INPUT FOR THIS TASK:
====

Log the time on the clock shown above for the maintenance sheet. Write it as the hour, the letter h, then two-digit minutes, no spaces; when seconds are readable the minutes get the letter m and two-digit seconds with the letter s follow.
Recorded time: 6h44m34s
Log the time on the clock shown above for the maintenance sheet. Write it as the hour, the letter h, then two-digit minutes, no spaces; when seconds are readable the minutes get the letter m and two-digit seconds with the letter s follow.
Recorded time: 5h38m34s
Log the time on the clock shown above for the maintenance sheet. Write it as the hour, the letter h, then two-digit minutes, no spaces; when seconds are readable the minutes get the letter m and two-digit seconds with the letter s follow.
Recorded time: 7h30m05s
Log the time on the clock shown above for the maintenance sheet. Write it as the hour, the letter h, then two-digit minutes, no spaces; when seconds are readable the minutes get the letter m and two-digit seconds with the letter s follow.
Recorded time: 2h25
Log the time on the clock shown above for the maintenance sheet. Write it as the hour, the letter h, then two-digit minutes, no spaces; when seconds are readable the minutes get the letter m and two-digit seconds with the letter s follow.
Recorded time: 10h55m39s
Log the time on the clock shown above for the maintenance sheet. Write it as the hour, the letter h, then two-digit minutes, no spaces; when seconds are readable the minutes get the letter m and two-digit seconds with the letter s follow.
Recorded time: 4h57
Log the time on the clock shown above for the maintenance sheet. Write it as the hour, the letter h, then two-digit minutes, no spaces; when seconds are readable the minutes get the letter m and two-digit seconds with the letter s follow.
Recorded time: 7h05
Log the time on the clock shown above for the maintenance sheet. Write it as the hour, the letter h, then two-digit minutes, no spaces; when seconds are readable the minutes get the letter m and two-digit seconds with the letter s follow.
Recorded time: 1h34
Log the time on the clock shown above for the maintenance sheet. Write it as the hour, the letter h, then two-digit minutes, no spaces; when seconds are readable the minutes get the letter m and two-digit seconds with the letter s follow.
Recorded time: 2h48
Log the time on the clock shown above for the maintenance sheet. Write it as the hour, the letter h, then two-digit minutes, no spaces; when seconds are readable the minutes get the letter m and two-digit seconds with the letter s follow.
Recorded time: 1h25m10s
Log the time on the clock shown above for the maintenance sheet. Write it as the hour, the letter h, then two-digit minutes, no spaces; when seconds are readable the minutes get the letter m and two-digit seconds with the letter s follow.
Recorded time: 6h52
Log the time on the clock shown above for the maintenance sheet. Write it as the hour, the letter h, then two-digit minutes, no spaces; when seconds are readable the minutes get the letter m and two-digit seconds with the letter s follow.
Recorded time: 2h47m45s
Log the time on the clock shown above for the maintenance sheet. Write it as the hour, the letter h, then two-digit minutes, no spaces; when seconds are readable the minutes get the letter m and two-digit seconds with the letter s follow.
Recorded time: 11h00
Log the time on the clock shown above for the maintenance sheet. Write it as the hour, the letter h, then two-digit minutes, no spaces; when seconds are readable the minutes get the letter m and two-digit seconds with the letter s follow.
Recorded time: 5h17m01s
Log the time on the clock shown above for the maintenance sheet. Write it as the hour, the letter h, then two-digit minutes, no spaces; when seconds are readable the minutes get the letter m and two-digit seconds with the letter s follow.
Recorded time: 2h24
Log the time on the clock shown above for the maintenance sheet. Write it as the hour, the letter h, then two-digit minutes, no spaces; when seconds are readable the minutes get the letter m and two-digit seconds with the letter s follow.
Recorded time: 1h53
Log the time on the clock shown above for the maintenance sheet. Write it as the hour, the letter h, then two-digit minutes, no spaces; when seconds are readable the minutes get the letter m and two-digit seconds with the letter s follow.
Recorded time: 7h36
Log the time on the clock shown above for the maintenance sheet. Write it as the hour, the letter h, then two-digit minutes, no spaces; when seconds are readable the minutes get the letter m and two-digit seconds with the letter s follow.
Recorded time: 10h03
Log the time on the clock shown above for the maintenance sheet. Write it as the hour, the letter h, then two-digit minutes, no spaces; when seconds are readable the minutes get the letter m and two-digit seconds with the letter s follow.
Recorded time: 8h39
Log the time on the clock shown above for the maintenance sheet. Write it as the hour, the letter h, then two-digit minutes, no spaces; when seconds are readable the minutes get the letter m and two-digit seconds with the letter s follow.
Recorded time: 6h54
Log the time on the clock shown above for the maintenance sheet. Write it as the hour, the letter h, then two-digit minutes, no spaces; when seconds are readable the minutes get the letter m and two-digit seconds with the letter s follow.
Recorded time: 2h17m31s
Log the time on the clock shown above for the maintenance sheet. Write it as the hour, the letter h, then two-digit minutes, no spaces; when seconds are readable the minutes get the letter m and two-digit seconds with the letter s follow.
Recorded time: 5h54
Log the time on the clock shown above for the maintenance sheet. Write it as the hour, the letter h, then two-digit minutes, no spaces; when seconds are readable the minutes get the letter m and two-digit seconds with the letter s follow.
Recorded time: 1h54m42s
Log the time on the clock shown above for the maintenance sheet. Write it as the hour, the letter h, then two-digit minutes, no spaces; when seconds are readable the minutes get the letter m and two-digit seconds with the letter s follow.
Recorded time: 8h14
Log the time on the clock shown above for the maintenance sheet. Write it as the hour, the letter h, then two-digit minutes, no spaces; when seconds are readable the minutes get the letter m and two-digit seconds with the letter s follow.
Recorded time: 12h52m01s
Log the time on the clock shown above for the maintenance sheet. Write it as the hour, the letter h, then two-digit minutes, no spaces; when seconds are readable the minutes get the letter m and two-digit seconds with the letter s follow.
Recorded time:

====

THE REQUEST: Can you update the records by replacing "maintenance sheet" with "repair log" everywhere it occurs, with nothing else changed?

WRITTEN RESPONSE:
Log the time on the clock shown above for the repair log. Write it as the hour, the letter h, then two-digit minutes, no spaces; when seconds are readable the minutes get the letter m and two-digit seconds with the letter s follow.
Recorded time: 6h44m34s
Log the time on the clock shown above for the repair log. Write it as the hour, the letter h, then two-digit minutes, no spaces; when seconds are readable the minutes get the letter m and two-digit seconds with the letter s follow.
Recorded time: 5h38m34s
Log the time on the clock shown above for the repair log. Write it as the hour, the letter h, then two-digit minutes, no spaces; when seconds are readable the minutes get the letter m and two-digit seconds with the letter s follow.
Recorded time: 7h30m05s
Log the time on the clock shown above for the repair log. Write it as the hour, the letter h, then two-digit minutes, no spaces; when seconds are readable the minutes get the letter m and two-digit seconds with the letter s follow.
Recorded time: 2h25
Log the time on the clock shown above for the repair log. Write it as the hour, the letter h, then two-digit minutes, no spaces; when seconds are readable the minutes get the letter m and two-digit seconds with the letter s follow.
Recorded time: 10h55m39s
Log the time on the clock shown above for the repair log. Write it as the hour, the letter h, then two-digit minutes, no spaces; when seconds are readable the minutes get the letter m and two-digit seconds with the letter s follow.
Recorded time: 4h57
Log the time on the clock shown above for the repair log. Write it as the hour, the letter h, then two-digit minutes, no spaces; when seconds are readable the minutes get the letter m and two-digit seconds with the letter s follow.
Recorded time: 7h05
Log the time on the clock shown above for the repair log. Write it as the hour, the letter h, then two-digit minutes, no spaces; when seconds are readable the minutes get the letter m and two-digit seconds with the letter s follow.
Recorded time: 1h34
Log the time on the clock shown above for the repair log. Write it as the hour, the letter h, then two-digit minutes, no spaces; when seconds are readable the minutes get the letter m and two-digit seconds with the letter s follow.
Recorded time: 2h48
Log the time on the clock shown above for the repair log. Write it as the hour, the letter h, then two-digit minutes, no spaces; when seconds are readable the minutes get the letter m and two-digit seconds with the letter s follow.
Recorded time: 1h25m10s
Log the time on the clock shown above for the repair log. Write it as the hour, the letter h, then two-digit minutes, no spaces; when seconds are readable the minutes get the letter m and two-digit seconds with the letter s follow.
Recorded time: 6h52
Log the time on the clock shown above for the repair log. Write it as the hour, the letter h, then two-digit minutes, no spaces; when seconds are readable the minutes get the letter m and two-digit seconds with the letter s follow.
Recorded time: 2h47m45s
Log the time on the clock shown above for the repair log. Write it as the hour, the letter h, then two-digit minutes, no spaces; when seconds are readable the minutes get the letter m and two-digit seconds with the letter s follow.
Recorded time: 11h00
Log the time on the clock shown above for the repair log. Write it as the hour, the letter h, then two-digit minutes, no spaces; when seconds are readable the minutes get the letter m and two-digit seconds with the letter s follow.
Recorded time: 5h17m01s
Log the time on the clock shown above for the repair log. Write it as the hour, the letter h, then two-digit minutes, no spaces; when seconds are readable the minutes get the letter m and two-digit seconds with the letter s follow.
Recorded time: 2h24
Log the time on the clock shown above for the repair log. Write it as the hour, the letter h, then two-digit minutes, no spaces; when seconds are readable the minutes get the letter m and two-digit seconds with the letter s follow.
Recorded time: 1h53
Log the time on the clock shown above for the repair log. Write it as the hour, the letter h, then two-digit minutes, no spaces; when seconds are readable the minutes get the letter m and two-digit seconds with the letter s follow.
Recorded time: 7h36
Log the time on the clock shown above for the repair log. Write it as the hour, the letter h, then two-digit minutes, no spaces; when seconds are readable the minutes get the letter m and two-digit seconds with the letter s follow.
Recorded time: 10h03
Log the time on the clock shown above for the repair log. Write it as the hour, the letter h, then two-digit minutes, no spaces; when seconds are readable the minutes get the letter m and two-digit seconds with the letter s follow.
Recorded time: 8h39
Log the time on the clock shown above for the repair log. Write it as the hour, the letter h, then two-digit minutes, no spaces; when seconds are readable the minutes get the letter m and two-digit seconds with the letter s follow.
Recorded time: 6h54
Log the time on the clock shown above for the repair log. Write it as the hour, the letter h, then two-digit minutes, no spaces; when seconds are readable the minutes get the letter m and two-digit seconds with the letter s follow.
Recorded time: 2h17m31s
Log the time on the clock shown above for the repair log. Write it as the hour, the letter h, then two-digit minutes, no spaces; when seconds are readable the minutes get the letter m and two-digit seconds with the letter s follow.
Recorded time: 5h54
Log the time on the clock shown above for the repair log. Write it as the hour, the letter h, then two-digit minutes, no spaces; when seconds are readable the minutes get the letter m and two-digit seconds with the letter s follow.
Recorded time: 1h54m42s
Log the time on the clock shown above for the repair log. Write it as the hour, the letter h, then two-digit minutes, no spaces; when seconds are readable the minutes get the letter m and two-digit seconds with the letter s follow.
Recorded time: 8h14
Log the time on the clock shown above for the repair log. Write it as the hour, the letter h, then two-digit minutes, no spaces; when seconds are readable the minutes get the letter m and two-digit seconds with the letter s follow.
Recorded time: 12h52m01s
Log the time on the clock shown above for the repair log. Write it as the hour, the letter h, then two-digit minutes, no spaces; when seconds are readable the minutes get the letter m and two-digit seconds with the letter s follow.
Recorded time:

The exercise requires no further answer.